En attendant, le mouvement semble se radicaliser. Le bureau central de la Fédération démocratique du travail (FDT) a ainsi convoqué, pour le dimanche 15 avril, un conseil exceptionnel, pour “prendre les mesures qui s'imposent”. Du côté du ministère de la Justice, même si on ne veut pas trop commenter la question, on justifie le blocage des négociations par des restrictions budgétaires “indépendantes de la volonté du département”. Et jusqu’à présent, l’étendue du mouvement de grogne n’a pas fait fléchir Bouzoubaâ.

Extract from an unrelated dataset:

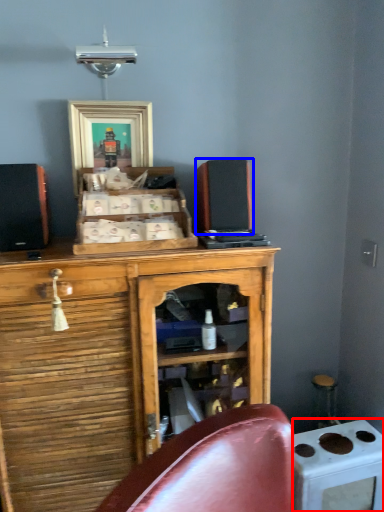
Question: Which object appears farthest to the camera in this image, appliance (highlighted by a red box) or speaker (highlighted by a blue box)?

Choices:
 (A) appliance
 (B) speaker

Answer: (A)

Le plus étonnant, c’est que le ministre, comme les syndicalistes frondeurs de la FDT, appartiennent à un même parti politique : l’USFP. Au moins, on ne pourra pas accuser le syndicat et les grévistes de manipulation politicienne...

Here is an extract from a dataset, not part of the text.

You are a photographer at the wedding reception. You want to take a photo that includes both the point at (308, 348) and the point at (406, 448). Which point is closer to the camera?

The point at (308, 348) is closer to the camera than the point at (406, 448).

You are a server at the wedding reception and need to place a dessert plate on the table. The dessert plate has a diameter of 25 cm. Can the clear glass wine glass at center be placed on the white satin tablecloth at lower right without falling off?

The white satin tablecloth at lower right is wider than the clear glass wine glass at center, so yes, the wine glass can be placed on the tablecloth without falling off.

Zoom. Les “scribes” de la justice

Les greffiers sont véritablement la cheville ouvrière des tribunaux, où ils assistent le président et les juges. Lors des procès, le greffier est le garant de la procédure. Présent à toutes ses étapes, il assure l’authentification des décisions de justice. Sa mission principale consiste à transcrire les débats lors d’un procès, à dresser des procès-verbaux et à rédiger les décisions du tribunal. Il consigne l’intégralité du déroulement des débats à tous les niveaux d’instance et veille à la conservation des jugements. Tout le travail effectué en amont est de son ressort, puisqu’il doit auparavant constituer les dossiers, enregistrer les affaires, rédiger les actes et prévenir les parties en présence de la date de l’audience. Une fois le jugement prononcé, il doit conserver les documents, les archives et les actes dont il est habilité à délivrer des copies. Dans les tribunaux marocains, le greffier joue aussi le rôle de conseiller juridique et renseigne souvent sur le choix des procédures, les façons de constituer un dossier… Avec autant de tâches à assurer, il n’est pas étonnant dès lors que les débrayages de ces fonctionnaires aient des conséquences sur le fonctionnement de la machine judiciaire.